• _The problem_:
Show each line below that contains the string "السلام". Matching is case-sensitive.

• _Dataset entries_:
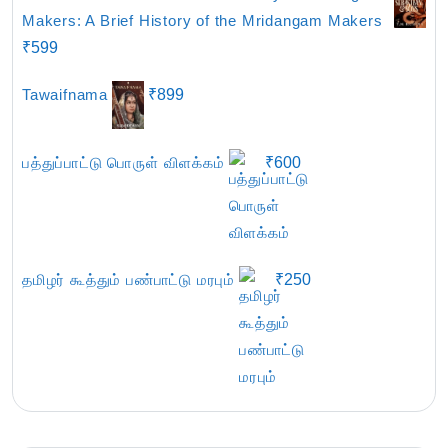
Makers: A Brief History of the Mridangam Makers
₹
599
Tawaifnama
₹
899
பத்துப்பாட்டு பொருள் விளக்கம்
₹
600
தமிழர் கூத்தும் பண்பாட்டு மரபும்
₹
250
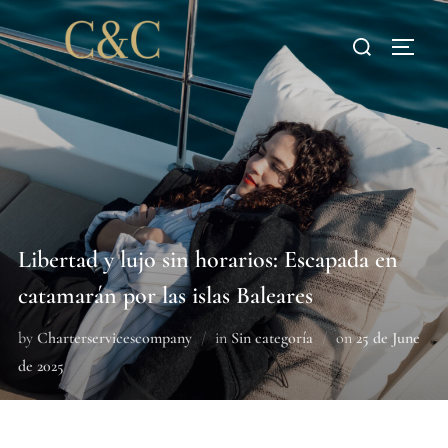
Libertad y lujo sin horarios: Escapada en
catamarán por las islas Baleares
by
Charterservicescompany
in
Sin categoría
on
25 de June
de 2025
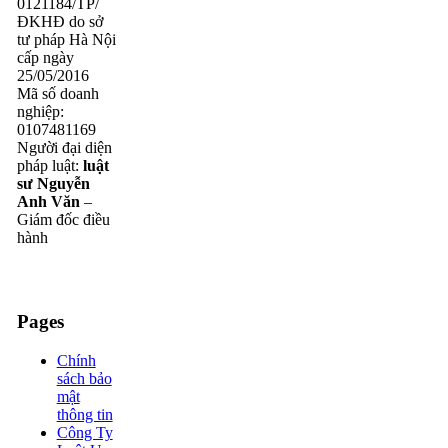
0121184/TP/
ĐKHĐ do sở
tư pháp Hà Nội
cấp ngày
25/05/2016
Mã số doanh
nghiệp:
0107481169
Người đại diện
pháp luật:
luật
sư Nguyễn
Anh Văn
–
Giám đốc điều
hành
Pages
Chính
sách bảo
mật
thông tin
Công Ty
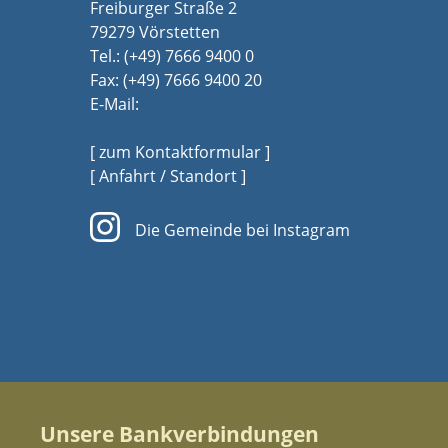
Freiburger Straße 2
79279 Vörstetten
Tel.:
(+49) 7666 9400 0
Fax: (+49) 7666 9400 20
E-Mail:
[ zum Kontaktformular ]
[ Anfahrt / Standort ]
Die Gemeinde bei Instagram
Unsere Bankverbindungen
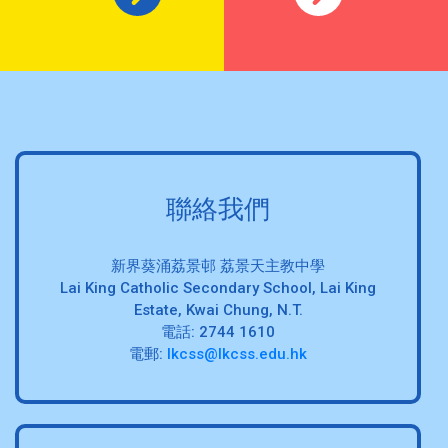
聯絡我們
新界葵涌荔景邨 荔景天主教中學
Lai King Catholic Secondary School, Lai King
Estate, Kwai Chung, N.T.
電話: 2744 1610
電郵:
lkcss@lkcss.edu.hk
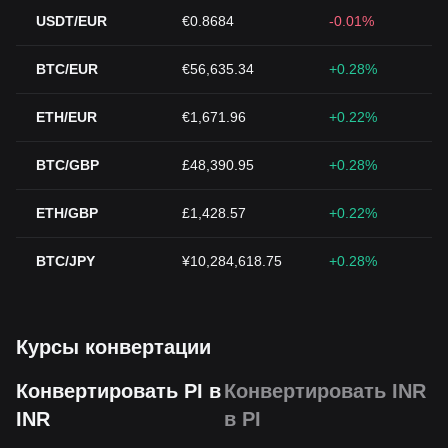
USDT/EUR
€0.8684
-0.01%
BTC/EUR
€56,635.34
+0.28%
ETH/EUR
€1,671.96
+0.22%
BTC/GBP
£48,390.95
+0.28%
ETH/GBP
£1,428.57
+0.22%
BTC/JPY
¥10,284,618.75
+0.28%
Курсы конвертации
Конвертировать PI в
Конвертировать INR
INR
в PI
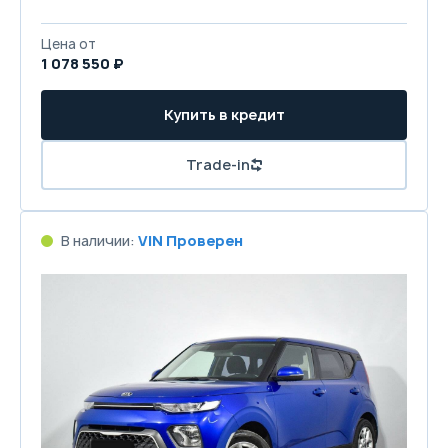
Цена от
1 078 550 ₽
Купить в кредит
Trade-in
В наличии:
VIN Проверен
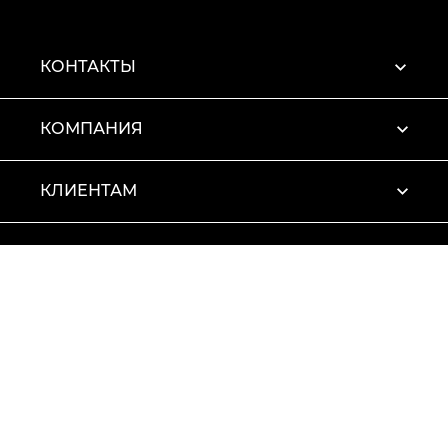
КОНТАКТЫ
КОМПАНИЯ
КЛИЕНТАМ
ПРОФИЛЬ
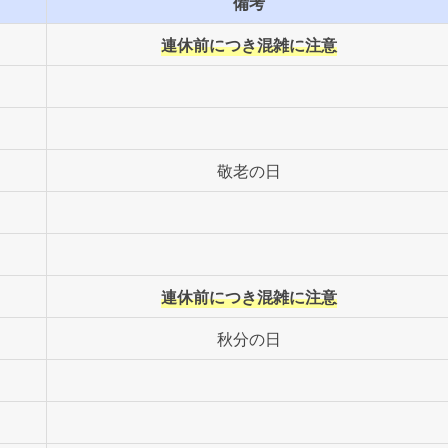
備考
連休前につき混雑に注意
敬老の日
連休前につき混雑に注意
秋分の日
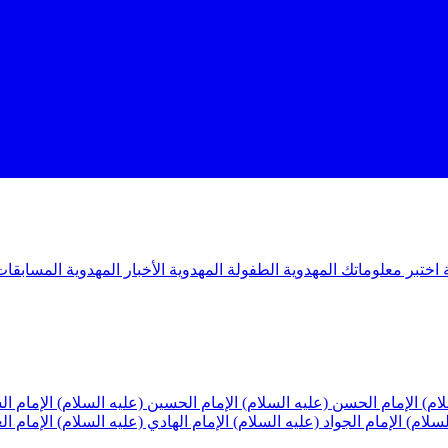
ة
اختبر معلوماتك المهدوية
الطفولة المهدوية
الأخبار المهدوية
المسابقات
لام)
الإمام الحسن (عليه السلام)
الإمام الحسين (عليه السلام)
الإمام ا
لسلام)
الإمام الجواد (عليه السلام)
الإمام الهادي (عليه السلام)
الإمام ا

• _Answer for this exercise_:
الإمام الحسن (عليه السلام)
الإمام الحسين (عليه السلام)
الإمام الجواد (عليه السلام)
الإمام الهادي (عليه السلام)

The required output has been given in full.